Starting your sustainable journey can definitely be overwhelming. And seeing all the “perfect” zero-waste influencers can definitely be intimidating. But don’t sweat it. We’re here to help make it fun and easy, starting with your kitchen.
If you’re looking for eco-friendly kitchen swaps, we have seven sustainable options that are a breeze to make when the time comes. But first, a sustainability tip: The most sustainable thing you can do is use what you have. So don’t make any of the swaps below until you finish your products.
9 Sustainable Kitchen Swaps to Try
Most people keep a stash of a variety of sizes of Ziploc bags in their homes at all times, from freezer bags for meats to sandwich bags to snack bags. But there are definitely lots of options for reusable storage bags out there.
They can be a little pricey, but the quality is amazing and they last for a very long time. Thus, this temperature-resistant silicone bag may seem like a lot of money upfront, but it will save you money in the long run. This non-toxic option can even be used to pop popcorn in the microwave!
Even though aluminum foil is recyclable as long as it’s not completely food-soiled and you have a minimum of a 4-inch ball, it’s still producing waste. So a great swap is silicone baking sheets.
These can be used time and time again for baking or cooking dishes in the oven. They’re also very easy to clean. Just put them under some water, then wipe them down with a dishcloth until dry. This is one of the easier swaps, and it’s another great gift you can give to your baking friend.
Most people have a roll of paper towels somewhere in their kitchen. In 2017, Americans spent $5.7 billion on paper towels alone. Aside from creating a lot of waste, paper towels also contribute to deforestation and require a lot of water to produce.
To reduce your impact, swap paper towels for Swedish dishcloths. A single Swedish dishcloth replaces 17 rolls of paper towels, easily cleaning up all your kitchen messes. It’s also easy to clean, as you can put it right in the dishwasher. Once it’s too worn out to use, it’s completely biodegradable.
Plastic wrap is undeniably convenient. Unfortunately, you can’t typically recycle it in curbside bins, so it’s oftentimes sent to landfills unless you take special care and find a suitable drop-off location.
To reduce plastic waste and food waste, give Food Huggers a try. The thick and sturdy silicone covers fit all kinds of produce, creating an airtight seal that keeps your fruit and veggies fresher for longer.
Dishwashing equipment is typically made from plastic. Once these items are too worn-out to use, into the garbage they go. A great way to reduce plastic waste in the kitchen is to opt for a swap that doesn’t harm the planet after it’s completed its duties.
This set is crafted from plant-based materials like bamboo, hemp, and natural loofah. No plastic needed! Because of these plant-based ingredients, they’re all home compostable. And, you can save the dish brush handle to be used in the future—simply remove the old brush head and twist on the new.
You’re probably well aware of how plastic straws harm the planet. Americans use 500 million single-use plastic straws every day, many of which end up polluting oceans and waterways. The rest wind up in landfills.
This reusable option is made from food-grade silicone and steel and is great for both at-home and on-the-go use. When you’re not sipping your iced matcha latte, it folds down and can be stored in a carrying case that can hook right onto your keychain.
Dishwasher pods have definitely made cleaning dishes 10 times easier. But most of the major brands come in huge plastic containers and don’t always contain the best ingredients. But Dropps is here to change the standard.
The brand makes natural, safe dishwashing pods with no added dyes that come in different senses and come in recyclable and compostable packaging. You can get them delivered right to your door with their free 100% carbon neutral shipping. They’re also cruelty-free.
Paper napkins are a staple in so many dinners—but why is that the case? Why not just use cloth napkins every single meal? They’re easy to wash and can be reused countless times. Just throw it in the wash when you want to clean it and boom, you have yourself a brand-new napkin.

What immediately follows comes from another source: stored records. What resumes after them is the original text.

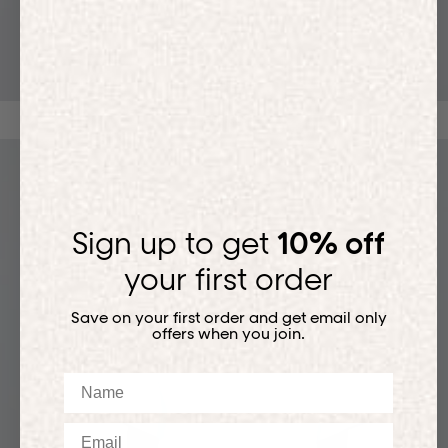
T-SHIRTS
Sign up to get
10% off
your first order
Save on your first order and get email only
offers when you join.
Name
Email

While you can buy a new set from a small business (like this one!), they’re also pretty easy to find at thrift stores or even antique stores. So skip the single-use napkins that too often end up in the landfill and stock up on reusable cloth ones instead.
This swap isn’t an immediate switch. But as the plastic containers you’re probably using now wear down or lids don’t fit anymore, transitioning to something more sustainable—like stretchy silicone lids, or glass or metal containers—is a great step.
There are lots of places where you can purchase metal and glass storage containers and overall you’ll save money as these will last you much longer than the plastic ones you currently have. Also, don’t be afraid to use what you may already have in your cabinet.
For example, pasta sauces come in glass containers. Once you’re done with the pasta sauce, clean it out and use it for a salad dressing or leftovers. Just because it’s not a typical container doesn’t mean it can’t be used for food storage.